The Truth About Our Treasures
Photo by Erriko Boccia on Unsplash
The less I’ve lived with over the past few years, the more I’ve realised I can live without. I never needed all those gaming figurines to prove I enjoyed videogames. I never needed a huge collection of memorabilia and mugs. I didn’t need shelves and shelves of books to prove I love reading, and I never lost the knowledge I’d gained from parting with them.
My identity was inside me, never on the outside.
Back when I relied on the objects I’d collected to express my identity, the irony was that I never got a real chance to be who I was because I spent most of my time cleaning, organising, maintaining, and shopping for more.
So caught up was I in proving who I was, I forgot to live.

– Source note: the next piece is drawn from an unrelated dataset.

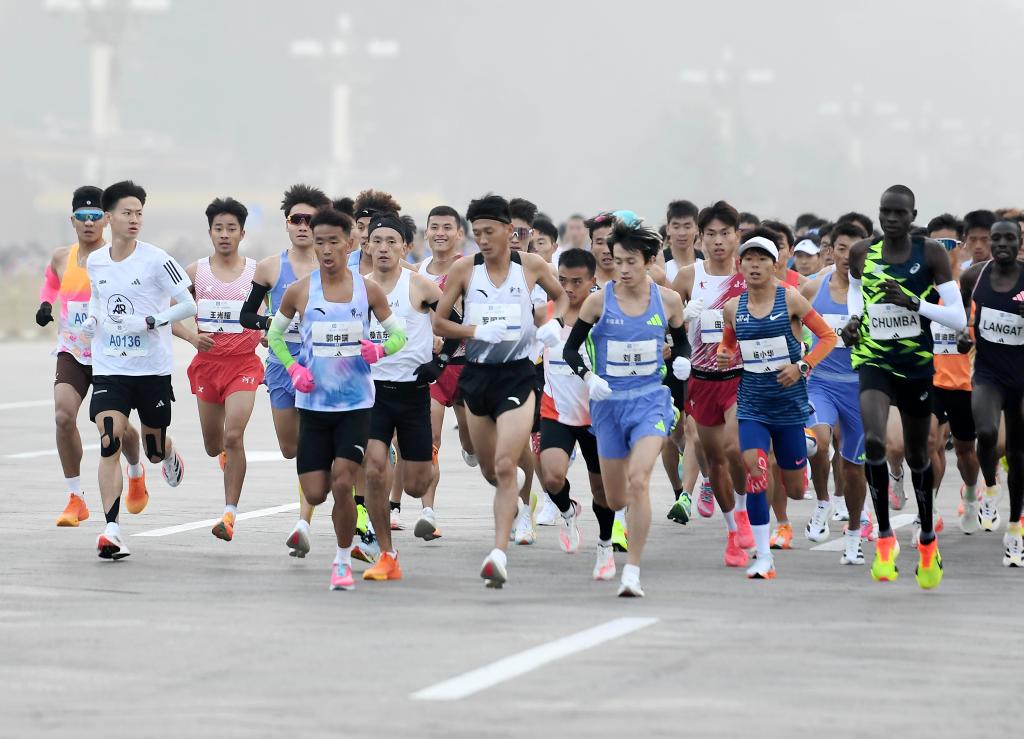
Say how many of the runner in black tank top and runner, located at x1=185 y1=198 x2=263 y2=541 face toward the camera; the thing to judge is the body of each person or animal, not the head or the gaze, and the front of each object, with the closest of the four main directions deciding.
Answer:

My truth was hidden under and behind everything I owned.
But there’s a more important truth I want to share about our stuff: almost none of it matters.
We will leave this Earth the same way as we were born.
With nothing.
Simply the essence of who we were.
Buddhism teaches that everything is temporary; nothing lasts forever. But you don’t have to be religious to see that. Everything that is new eventually loses its sheen. Even the heirlooms that are passed down through generations eventually degrade. Not to mention external events out of our control that can force us to abandon that which we thought was essential or held dear.
We cling to things for a sense of safety, belonging, and indentity, yet it’s all an illusion.
I’m not saying we should never own anything at all, rather we should learn to be detached from our stuff. To separate our emotions and memories from the objects and understand that most of everything we need beyond basic survival is already inside us.
The most important thing is living our light and playing our own part in the world, whatever that part may be.